**Provided text**

══════════════════════════════

The Case of “Did You Get Dressed Today?”

He said:

All I asked was, “Have you had a shower yet?” Then I got a thirty minute play-by-play of her day starting with how she must endure cold coffee and ending with a list of similarities between pajamas and workout clothes.  Your Honor, I just wanted to know if she was finished in the bathroom so I could turn off the bathroom light and go to bed already. I meant nothing further. But I am sure every light in this house has been on since they all got up.  I literally spend all my time at home following the kids around turning off lights. We could afford a boat, jet skis and the trailer to haul it all with what we would save if they would just turn a dang light off. But somehow she mistook my simple shower question as an accusation of her being sloppily dressed.  I’d like the court record to show that I have no idea what she was wearing last night, this morning, or even right now.

She said:

I swear I did not wear these pajamas all day, Your Honor.  It’s just that he left for work while I was still in bed asleep. Then he didn’t get home until I was back in them after dinner and a shower.  Exhibit A: In the laundry room you will find an array of chlorine doused swimsuits and towels strewn about. We actually left the house to make that happen. Would I take my children to swim practice in these stretch pants and worn out t-shirt? I would think not! Unless of course, time was an issue, in which case getting them all in swimsuits with towels and a change of clothes in February would certainly take precedence over my changing into newer workout clothes. They can’t very well go swimming in sweatpants. Think of the outrage that would ensue when they dove in and the physical concept of drag took affect!  Coincidentally, I taught that concept in our physics lesson today. Okay, so maybe I could have put on jeans and a blouse. But even if I did, I’d be back in my pajamas before he got home and he’d still think I live in these yoga pants.

 

The Case of “The Empty Dishwasher and the Dish-Piled Sink.”

He said:

It was a simple suggestion to make her life easier, Your Honor. We have a perfectly functional dishwasher sitting next to a sink filled with dirty dishes rendering it completely unusable for hand washing. Most nights the boys and I help her clean the kitchen after dinner by emptying the dishwasher and reloading it. So the next day, while I’m at work, it makes sense that she have them empty it again in the morning before they start school. It shouldn’t take them more than 10 minutes all working together. Then they can just put their dirty dishes directly into the dishwasher after each meal or snack.  That way, in the evening after dinner, we can just finish filling it with the dinner dishes and then run it. Voila! Clean kitchen. It would make it so much easier for us all to relax and enjoy the evening together.

══════════════════════════════

**Recorded information**
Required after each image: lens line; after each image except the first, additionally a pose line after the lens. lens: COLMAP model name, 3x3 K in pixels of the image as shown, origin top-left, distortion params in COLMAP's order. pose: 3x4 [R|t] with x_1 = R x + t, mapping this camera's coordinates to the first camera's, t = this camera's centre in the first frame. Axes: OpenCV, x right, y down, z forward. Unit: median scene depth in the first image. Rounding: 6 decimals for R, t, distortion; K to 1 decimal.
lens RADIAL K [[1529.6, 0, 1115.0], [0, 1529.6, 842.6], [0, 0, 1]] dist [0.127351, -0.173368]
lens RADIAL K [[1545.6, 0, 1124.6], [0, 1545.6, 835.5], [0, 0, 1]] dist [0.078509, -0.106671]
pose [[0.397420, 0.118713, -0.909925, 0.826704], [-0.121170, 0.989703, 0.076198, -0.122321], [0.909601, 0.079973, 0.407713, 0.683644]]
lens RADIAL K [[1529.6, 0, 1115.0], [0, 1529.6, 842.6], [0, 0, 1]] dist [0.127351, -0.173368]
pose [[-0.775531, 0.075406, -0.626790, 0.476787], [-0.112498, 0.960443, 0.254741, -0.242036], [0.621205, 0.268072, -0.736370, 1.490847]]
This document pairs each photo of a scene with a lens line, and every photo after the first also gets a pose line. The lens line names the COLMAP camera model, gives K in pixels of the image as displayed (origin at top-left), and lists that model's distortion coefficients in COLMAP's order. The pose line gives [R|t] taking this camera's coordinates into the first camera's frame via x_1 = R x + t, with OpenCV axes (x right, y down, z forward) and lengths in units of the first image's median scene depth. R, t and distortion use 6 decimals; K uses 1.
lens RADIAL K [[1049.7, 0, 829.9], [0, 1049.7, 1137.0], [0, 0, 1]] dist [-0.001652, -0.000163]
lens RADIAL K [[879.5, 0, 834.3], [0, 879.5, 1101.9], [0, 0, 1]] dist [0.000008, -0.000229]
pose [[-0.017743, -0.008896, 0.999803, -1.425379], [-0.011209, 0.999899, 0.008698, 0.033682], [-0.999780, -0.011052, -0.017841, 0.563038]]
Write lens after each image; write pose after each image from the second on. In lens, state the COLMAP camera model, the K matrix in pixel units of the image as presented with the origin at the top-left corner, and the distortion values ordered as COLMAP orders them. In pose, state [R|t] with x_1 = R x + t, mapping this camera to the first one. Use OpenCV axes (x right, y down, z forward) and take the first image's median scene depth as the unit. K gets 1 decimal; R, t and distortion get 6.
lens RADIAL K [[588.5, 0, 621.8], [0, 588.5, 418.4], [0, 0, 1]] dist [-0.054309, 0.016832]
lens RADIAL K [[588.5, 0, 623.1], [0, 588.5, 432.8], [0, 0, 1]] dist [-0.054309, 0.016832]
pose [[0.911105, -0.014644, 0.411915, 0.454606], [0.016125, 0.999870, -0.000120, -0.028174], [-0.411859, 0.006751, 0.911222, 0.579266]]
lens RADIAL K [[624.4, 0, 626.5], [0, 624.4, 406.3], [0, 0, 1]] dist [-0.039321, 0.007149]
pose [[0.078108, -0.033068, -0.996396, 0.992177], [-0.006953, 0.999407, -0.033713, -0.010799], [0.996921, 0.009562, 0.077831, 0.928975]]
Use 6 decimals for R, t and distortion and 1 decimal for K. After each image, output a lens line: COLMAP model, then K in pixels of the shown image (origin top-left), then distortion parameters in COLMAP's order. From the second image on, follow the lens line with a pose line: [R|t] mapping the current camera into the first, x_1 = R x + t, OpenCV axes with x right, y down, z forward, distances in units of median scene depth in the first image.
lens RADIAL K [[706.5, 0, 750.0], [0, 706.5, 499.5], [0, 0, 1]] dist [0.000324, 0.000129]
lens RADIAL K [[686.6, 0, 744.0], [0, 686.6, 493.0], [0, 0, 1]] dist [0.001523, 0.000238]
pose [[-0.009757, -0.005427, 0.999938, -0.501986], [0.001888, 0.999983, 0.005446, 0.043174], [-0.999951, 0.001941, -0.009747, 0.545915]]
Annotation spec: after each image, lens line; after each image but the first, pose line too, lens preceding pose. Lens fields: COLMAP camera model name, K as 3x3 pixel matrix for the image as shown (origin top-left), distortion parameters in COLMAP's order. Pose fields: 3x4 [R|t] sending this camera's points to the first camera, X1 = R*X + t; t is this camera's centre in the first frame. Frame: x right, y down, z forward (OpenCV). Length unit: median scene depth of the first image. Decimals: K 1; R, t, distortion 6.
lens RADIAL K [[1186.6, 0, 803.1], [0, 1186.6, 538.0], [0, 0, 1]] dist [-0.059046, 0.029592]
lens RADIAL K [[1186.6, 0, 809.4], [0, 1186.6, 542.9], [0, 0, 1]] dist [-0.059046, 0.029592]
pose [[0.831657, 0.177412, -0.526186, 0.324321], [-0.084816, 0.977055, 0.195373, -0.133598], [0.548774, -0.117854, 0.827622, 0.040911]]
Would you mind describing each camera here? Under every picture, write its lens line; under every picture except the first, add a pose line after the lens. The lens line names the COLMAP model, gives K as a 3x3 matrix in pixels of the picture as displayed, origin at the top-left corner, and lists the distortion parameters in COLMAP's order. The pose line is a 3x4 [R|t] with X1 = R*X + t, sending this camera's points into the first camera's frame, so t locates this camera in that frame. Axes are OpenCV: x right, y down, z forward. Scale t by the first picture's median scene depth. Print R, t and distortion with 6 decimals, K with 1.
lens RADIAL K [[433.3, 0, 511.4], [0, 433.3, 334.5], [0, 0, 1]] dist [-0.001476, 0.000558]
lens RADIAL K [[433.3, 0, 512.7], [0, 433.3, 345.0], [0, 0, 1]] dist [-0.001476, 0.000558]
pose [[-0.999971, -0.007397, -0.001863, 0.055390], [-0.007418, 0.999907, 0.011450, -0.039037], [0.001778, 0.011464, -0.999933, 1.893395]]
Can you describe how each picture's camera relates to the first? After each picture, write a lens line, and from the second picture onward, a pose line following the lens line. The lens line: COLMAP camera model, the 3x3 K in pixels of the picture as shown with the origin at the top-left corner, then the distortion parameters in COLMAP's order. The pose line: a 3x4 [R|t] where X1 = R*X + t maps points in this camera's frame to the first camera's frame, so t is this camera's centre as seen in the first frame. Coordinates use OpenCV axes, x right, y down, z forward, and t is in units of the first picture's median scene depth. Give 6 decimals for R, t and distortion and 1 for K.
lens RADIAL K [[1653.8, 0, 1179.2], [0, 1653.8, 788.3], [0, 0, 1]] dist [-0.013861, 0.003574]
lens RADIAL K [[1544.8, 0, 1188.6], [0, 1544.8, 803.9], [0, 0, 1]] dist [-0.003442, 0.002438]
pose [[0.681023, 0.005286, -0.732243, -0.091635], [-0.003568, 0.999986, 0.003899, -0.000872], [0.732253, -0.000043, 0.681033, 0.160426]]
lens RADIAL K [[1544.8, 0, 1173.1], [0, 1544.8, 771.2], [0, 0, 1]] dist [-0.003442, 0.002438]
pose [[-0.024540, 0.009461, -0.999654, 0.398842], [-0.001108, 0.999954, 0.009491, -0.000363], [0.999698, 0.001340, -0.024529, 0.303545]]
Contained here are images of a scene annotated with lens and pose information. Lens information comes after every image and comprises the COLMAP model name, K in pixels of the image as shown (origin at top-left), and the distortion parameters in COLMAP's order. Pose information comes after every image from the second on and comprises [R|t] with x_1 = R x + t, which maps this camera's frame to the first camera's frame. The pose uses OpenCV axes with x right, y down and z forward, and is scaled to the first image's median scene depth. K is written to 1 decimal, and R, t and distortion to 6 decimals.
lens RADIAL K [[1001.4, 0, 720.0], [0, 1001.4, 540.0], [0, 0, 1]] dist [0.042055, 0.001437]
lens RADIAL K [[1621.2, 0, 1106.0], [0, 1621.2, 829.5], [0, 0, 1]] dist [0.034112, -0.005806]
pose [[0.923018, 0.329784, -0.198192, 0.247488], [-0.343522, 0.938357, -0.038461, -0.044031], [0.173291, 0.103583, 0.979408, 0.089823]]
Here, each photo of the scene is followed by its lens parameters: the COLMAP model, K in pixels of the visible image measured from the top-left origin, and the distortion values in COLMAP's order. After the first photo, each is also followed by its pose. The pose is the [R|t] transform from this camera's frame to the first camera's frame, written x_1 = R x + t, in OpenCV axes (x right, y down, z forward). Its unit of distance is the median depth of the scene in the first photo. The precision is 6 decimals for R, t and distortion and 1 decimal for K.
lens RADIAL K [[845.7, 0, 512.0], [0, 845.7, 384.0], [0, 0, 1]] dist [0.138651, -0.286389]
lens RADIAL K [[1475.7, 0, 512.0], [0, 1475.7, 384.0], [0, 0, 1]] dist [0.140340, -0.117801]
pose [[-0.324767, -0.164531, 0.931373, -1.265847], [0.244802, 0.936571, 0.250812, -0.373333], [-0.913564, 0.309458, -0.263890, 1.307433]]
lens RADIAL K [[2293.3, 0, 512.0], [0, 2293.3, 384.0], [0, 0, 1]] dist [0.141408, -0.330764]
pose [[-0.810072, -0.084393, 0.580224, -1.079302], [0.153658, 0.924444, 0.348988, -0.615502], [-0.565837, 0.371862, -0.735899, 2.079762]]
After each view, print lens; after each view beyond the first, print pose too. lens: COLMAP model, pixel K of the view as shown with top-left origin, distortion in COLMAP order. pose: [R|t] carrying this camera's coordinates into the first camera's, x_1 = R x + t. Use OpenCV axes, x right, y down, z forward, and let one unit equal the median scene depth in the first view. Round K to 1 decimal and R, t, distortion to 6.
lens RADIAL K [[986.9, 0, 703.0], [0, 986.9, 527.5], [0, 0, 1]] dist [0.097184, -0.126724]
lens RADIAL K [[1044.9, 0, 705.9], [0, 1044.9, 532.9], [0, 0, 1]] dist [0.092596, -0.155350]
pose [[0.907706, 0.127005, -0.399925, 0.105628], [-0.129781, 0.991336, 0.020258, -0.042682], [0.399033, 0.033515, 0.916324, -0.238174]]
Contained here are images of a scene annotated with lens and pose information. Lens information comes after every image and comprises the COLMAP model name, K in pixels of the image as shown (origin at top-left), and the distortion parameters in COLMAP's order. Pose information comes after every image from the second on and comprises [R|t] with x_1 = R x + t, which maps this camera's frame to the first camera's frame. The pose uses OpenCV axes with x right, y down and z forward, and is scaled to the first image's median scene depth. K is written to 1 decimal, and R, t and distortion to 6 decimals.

══════════════════════════════

**What you should do**
In the text presenting household disputes as court cases, translate the sentence "It was a simple suggestion to make her life easier, Your Honor." into Spanish. The records have no connection to the text.

**Solution to this task**
Era una simple sugerencia para facilitarle la vida, Su Señoría.